En referencia a la ley de propiedad privada, es importante señalar que la propuesta fue modificada notablemente por los dialoguistas. Bullrich impulsó un despacho en un plenario de comisiones, lo que llevó a que al menos una docena de borradores fueran intercambiados entre las distintas bancadas para alcanzar un texto consensuado. Sin embargo, persisten dudas respecto a la última versión del proyecto. Además, algunos han sugerido la posibilidad de sesionar un lunes, reflejando la incertidumbre que reina en la Cámara alta.
Con el tiempo limitado, podría no ser posible incluir la ley “Hojarasca”, que busca eliminar normas obsoletas y que ya cuenta con el visto bueno de Diputados, acercándose a la sanción. Los aliados habían advertido a Bullrich que, de los proyectos que el Ejecutivo deseara impulsar, solo se aprobaría uno por sesión. Aunque no había objeciones para hacer una excepción en este caso, prefieren evitar riesgos en torno al cumplimiento de los tiempos y al compromiso de concluir la reunión anticipadamente.

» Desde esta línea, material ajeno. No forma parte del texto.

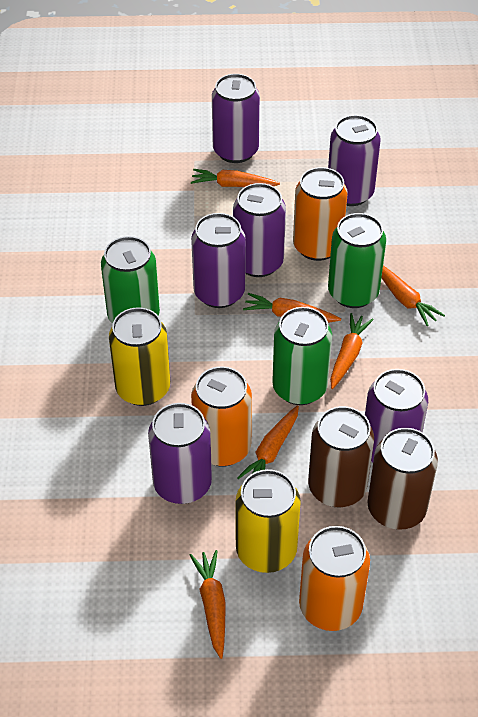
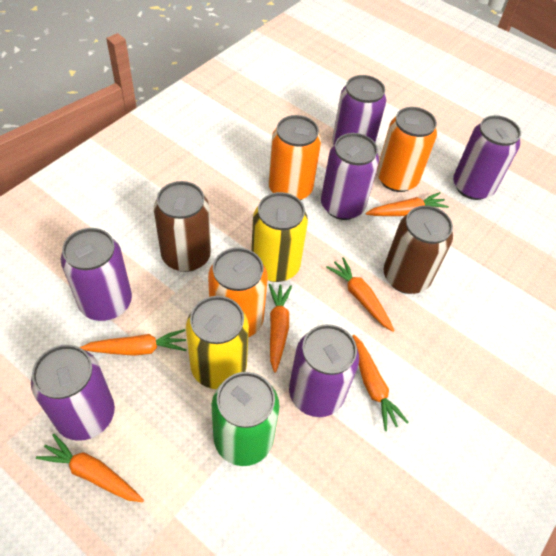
green can: [101,236,160,324] [272,307,332,405] [328,213,386,308] = 3 -> [212,372,280,466] = 1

Antes de ser dictaminada, la ley de propiedad privada enfrentó un inconveniente significativo con la eliminación de un capítulo completo sobre barrios populares. Sin embargo, se ha desarrollado una preocupación aún mayor en las últimas semanas sobre la venta de tierras a extranjeros. En el último borrador, se menciona una “prohibición para la adquisición” de tierras rurales “por parte de los Estados Extranjeros”.
Asimismo, se establecería una inhabilitación “para la adquisición de tierras rurales por parte de las empresas con participación estatal extranjera, independientemente de su forma jurídica, salvo autorización de la provincia” donde se encuentre “el inmueble y del Poder Ejecutivo Nacional”.
Durante la reunión de ayer, que concluyó pasadas las 17, estuvieron presentes, además de Bullrich -quien se retiró antes-, los presidentes de la UCR en la Cámara alta, Eduardo Vischi (Corrientes); del PRO, Martín Goerling Lara (Misiones); de Provincias Unidas, Carlos Espínola (Corrientes); de Encuentro Misionero, Carlos Arce; y la legisladora radical Mariana Juri (Mendoza), entre otros.